### EXERCISE GOAL
Would you copy each line of the records that includes the word "liver"?

### DATASET RECORDS
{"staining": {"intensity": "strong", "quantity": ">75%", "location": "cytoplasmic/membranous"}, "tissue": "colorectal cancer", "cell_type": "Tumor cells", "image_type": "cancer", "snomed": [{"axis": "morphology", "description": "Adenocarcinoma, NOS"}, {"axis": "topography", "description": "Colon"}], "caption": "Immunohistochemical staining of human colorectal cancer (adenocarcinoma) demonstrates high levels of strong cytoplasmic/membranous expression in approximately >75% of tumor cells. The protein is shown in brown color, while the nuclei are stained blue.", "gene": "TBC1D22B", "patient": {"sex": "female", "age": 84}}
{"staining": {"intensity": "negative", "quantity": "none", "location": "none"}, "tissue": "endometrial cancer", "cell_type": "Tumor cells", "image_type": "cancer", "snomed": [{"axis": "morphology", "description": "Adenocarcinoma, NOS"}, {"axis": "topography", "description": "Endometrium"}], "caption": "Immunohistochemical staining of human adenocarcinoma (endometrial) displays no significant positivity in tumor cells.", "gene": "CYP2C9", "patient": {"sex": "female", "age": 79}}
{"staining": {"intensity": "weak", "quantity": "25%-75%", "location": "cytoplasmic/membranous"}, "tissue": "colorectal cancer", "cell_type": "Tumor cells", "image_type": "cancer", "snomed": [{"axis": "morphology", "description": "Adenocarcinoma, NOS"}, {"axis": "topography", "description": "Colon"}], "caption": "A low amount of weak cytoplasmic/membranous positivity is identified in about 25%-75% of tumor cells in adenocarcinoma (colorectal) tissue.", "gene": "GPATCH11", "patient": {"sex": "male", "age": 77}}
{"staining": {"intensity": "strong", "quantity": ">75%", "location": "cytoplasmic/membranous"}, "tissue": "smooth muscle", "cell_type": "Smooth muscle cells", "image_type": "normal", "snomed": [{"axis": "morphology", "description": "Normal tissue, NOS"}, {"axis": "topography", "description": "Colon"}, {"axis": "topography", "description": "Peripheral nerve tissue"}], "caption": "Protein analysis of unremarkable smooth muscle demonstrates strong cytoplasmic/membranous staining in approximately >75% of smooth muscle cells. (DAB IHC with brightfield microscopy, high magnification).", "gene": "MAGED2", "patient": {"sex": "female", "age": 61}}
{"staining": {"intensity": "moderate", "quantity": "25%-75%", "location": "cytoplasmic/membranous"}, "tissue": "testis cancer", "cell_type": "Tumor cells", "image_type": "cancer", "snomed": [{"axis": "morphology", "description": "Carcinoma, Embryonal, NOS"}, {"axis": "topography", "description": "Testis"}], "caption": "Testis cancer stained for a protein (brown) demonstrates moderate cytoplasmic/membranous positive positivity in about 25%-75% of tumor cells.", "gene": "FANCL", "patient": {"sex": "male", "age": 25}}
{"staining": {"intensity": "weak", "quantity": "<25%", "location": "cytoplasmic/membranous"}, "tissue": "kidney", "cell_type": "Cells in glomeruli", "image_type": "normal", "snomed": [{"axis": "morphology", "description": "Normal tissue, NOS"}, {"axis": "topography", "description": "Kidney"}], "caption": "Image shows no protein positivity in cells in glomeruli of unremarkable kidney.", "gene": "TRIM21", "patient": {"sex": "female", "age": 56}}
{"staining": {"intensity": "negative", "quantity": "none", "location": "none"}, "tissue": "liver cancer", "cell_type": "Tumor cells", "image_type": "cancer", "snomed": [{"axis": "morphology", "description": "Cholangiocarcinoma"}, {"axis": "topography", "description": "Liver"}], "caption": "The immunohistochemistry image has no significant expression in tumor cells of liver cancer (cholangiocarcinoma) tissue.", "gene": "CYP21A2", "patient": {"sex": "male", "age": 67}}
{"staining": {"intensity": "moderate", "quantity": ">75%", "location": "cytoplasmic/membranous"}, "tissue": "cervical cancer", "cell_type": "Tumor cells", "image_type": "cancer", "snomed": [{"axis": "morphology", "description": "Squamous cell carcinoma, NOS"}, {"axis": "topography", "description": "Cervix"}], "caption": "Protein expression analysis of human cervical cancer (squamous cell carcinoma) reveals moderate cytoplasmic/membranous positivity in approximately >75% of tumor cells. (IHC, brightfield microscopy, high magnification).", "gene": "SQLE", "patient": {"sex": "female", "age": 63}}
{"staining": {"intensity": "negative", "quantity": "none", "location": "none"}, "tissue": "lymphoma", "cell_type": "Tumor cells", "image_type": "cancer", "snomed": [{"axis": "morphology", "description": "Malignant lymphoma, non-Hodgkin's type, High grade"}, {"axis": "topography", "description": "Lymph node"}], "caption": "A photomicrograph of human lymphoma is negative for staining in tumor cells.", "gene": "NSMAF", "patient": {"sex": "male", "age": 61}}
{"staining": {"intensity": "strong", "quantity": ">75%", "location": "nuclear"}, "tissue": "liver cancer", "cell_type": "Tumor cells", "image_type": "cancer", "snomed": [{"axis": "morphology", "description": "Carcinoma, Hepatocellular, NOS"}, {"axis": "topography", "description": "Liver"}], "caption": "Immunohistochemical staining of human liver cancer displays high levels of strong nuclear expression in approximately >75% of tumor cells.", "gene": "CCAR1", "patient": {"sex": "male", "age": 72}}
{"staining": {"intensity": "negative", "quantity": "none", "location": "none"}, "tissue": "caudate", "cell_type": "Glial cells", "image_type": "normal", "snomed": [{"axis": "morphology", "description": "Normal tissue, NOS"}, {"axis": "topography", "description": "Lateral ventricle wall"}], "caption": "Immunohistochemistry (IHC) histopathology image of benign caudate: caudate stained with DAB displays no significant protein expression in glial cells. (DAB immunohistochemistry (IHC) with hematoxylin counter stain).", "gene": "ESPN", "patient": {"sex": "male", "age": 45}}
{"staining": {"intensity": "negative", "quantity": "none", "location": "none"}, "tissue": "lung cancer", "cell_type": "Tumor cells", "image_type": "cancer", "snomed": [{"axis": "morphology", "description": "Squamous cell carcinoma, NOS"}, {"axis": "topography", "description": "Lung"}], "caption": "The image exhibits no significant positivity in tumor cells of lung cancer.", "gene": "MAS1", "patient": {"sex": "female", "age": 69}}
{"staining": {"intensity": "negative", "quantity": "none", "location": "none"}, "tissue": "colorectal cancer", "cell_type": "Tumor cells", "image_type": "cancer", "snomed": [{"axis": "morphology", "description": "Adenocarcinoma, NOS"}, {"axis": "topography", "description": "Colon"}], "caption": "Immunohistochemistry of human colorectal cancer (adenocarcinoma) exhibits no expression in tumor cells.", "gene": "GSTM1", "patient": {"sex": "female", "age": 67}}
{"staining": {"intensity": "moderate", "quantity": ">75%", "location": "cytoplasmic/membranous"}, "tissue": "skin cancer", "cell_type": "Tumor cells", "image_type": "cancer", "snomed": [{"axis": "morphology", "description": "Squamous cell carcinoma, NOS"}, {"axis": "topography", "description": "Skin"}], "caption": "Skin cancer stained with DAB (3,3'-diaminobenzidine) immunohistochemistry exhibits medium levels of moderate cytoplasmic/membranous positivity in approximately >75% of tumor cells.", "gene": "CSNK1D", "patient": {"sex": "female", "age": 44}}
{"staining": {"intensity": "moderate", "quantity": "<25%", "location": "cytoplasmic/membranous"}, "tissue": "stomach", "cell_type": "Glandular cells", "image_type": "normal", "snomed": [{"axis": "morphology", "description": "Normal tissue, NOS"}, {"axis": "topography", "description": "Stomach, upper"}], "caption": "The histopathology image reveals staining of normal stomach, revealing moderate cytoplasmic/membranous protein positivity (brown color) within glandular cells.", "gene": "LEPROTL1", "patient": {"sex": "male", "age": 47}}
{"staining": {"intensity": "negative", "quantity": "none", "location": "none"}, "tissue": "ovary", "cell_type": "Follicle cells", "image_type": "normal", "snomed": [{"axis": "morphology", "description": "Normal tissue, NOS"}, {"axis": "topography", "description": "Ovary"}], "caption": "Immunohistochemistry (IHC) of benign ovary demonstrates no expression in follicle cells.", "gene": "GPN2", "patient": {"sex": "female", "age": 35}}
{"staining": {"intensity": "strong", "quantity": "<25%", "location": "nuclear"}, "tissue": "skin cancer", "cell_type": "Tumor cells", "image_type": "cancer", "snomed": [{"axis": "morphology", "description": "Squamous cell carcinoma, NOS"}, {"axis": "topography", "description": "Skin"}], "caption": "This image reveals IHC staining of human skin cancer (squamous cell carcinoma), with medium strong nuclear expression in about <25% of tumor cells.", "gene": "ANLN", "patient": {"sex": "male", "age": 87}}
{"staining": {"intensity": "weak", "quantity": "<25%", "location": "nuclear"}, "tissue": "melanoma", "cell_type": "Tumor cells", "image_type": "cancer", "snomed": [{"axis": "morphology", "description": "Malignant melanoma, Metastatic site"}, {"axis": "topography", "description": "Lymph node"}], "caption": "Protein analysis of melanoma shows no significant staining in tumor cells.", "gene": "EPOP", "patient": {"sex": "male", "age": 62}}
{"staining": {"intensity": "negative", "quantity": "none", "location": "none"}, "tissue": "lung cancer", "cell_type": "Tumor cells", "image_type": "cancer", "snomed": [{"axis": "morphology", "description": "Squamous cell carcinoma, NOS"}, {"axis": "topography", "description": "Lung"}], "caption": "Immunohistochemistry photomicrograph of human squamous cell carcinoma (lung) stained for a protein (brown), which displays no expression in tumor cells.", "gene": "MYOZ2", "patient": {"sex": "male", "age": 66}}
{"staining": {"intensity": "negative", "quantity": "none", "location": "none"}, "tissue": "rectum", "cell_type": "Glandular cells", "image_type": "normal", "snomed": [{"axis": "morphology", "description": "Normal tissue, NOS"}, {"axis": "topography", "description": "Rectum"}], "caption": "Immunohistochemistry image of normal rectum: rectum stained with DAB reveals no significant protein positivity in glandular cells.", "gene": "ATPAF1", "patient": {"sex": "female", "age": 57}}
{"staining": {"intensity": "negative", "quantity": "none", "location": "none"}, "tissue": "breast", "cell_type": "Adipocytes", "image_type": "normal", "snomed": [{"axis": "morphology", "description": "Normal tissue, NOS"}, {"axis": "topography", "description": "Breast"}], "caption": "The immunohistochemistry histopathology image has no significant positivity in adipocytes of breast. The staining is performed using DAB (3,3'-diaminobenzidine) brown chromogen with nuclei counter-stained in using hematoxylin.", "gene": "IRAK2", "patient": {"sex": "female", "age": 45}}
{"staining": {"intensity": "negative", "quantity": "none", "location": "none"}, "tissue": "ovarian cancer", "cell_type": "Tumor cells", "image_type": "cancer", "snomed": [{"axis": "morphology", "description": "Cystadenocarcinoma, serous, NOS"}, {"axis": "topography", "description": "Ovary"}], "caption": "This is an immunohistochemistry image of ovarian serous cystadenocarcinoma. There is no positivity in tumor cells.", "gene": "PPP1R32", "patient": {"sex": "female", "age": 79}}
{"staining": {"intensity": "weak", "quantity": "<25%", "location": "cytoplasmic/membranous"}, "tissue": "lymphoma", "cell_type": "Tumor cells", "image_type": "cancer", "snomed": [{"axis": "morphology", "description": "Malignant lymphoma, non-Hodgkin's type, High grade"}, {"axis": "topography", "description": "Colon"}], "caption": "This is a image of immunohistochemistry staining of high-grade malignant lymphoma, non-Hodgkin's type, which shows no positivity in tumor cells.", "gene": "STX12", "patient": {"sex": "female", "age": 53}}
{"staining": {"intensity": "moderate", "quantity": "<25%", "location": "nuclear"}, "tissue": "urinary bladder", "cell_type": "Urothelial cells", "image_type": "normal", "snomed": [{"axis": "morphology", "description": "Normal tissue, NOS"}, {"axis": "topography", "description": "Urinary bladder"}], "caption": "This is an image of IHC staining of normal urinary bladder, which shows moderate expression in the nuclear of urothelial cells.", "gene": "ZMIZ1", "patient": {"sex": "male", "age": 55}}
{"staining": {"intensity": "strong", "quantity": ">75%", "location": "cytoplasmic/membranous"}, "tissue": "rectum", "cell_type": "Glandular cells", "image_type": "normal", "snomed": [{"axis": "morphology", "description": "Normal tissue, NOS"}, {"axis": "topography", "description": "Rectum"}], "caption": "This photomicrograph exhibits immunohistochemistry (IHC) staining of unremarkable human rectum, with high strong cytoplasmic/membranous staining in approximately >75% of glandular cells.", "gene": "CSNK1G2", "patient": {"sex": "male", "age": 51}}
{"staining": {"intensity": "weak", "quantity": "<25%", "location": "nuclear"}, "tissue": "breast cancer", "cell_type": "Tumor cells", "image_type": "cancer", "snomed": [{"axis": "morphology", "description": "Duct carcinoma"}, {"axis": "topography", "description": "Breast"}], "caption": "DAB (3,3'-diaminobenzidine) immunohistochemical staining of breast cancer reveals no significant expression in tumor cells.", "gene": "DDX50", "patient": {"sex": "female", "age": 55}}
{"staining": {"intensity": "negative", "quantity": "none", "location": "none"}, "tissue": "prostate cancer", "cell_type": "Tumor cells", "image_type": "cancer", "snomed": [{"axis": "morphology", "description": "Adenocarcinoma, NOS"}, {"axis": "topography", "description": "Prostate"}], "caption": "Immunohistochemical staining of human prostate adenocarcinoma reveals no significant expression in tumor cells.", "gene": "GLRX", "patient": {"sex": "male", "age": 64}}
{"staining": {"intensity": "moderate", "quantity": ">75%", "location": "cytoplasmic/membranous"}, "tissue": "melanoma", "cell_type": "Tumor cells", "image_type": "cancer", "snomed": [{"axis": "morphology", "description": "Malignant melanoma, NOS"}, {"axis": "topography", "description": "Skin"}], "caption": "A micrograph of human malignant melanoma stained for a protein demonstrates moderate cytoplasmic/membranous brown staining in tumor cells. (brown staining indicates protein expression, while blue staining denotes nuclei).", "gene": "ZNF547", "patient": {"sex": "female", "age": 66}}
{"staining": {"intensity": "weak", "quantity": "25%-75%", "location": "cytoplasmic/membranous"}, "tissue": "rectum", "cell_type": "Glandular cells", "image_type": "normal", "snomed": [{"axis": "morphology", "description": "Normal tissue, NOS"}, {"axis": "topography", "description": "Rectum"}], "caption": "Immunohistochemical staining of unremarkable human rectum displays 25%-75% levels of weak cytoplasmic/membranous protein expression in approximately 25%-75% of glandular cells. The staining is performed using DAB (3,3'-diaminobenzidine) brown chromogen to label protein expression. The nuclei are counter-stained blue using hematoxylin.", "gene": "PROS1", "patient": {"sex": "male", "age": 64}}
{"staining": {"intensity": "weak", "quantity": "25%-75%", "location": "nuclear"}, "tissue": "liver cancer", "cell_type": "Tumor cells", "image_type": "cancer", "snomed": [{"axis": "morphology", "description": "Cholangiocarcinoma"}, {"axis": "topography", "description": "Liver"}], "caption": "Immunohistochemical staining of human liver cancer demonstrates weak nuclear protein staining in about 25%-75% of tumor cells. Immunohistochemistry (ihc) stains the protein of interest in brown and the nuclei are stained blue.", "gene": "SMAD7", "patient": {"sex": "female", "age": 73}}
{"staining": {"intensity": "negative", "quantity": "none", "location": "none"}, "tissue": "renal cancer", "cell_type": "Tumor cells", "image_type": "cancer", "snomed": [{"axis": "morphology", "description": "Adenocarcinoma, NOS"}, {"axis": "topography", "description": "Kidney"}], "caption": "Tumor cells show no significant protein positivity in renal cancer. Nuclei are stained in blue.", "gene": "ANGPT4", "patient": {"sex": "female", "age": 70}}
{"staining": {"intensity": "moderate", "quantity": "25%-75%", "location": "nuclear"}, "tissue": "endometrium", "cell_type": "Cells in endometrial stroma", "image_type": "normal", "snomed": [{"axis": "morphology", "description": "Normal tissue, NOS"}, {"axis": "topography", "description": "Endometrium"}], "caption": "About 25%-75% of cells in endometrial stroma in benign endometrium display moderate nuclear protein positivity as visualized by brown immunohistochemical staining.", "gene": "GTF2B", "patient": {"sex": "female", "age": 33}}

### EXERCISE RESPONSE
{"staining": {"intensity": "negative", "quantity": "none", "location": "none"}, "tissue": "liver cancer", "cell_type": "Tumor cells", "image_type": "cancer", "snomed": [{"axis": "morphology", "description": "Cholangiocarcinoma"}, {"axis": "topography", "description": "Liver"}], "caption": "The immunohistochemistry image has no significant expression in tumor cells of liver cancer (cholangiocarcinoma) tissue.", "gene": "CYP21A2", "patient": {"sex": "male", "age": 67}}
{"staining": {"intensity": "strong", "quantity": ">75%", "location": "nuclear"}, "tissue": "liver cancer", "cell_type": "Tumor cells", "image_type": "cancer", "snomed": [{"axis": "morphology", "description": "Carcinoma, Hepatocellular, NOS"}, {"axis": "topography", "description": "Liver"}], "caption": "Immunohistochemical staining of human liver cancer displays high levels of strong nuclear expression in approximately >75% of tumor cells.", "gene": "CCAR1", "patient": {"sex": "male", "age": 72}}
{"staining": {"intensity": "weak", "quantity": "25%-75%", "location": "nuclear"}, "tissue": "liver cancer", "cell_type": "Tumor cells", "image_type": "cancer", "snomed": [{"axis": "morphology", "description": "Cholangiocarcinoma"}, {"axis": "topography", "description": "Liver"}], "caption": "Immunohistochemical staining of human liver cancer demonstrates weak nuclear protein staining in about 25%-75% of tumor cells. Immunohistochemistry (ihc) stains the protein of interest in brown and the nuclei are stained blue.", "gene": "SMAD7", "patient": {"sex": "female", "age": 73}}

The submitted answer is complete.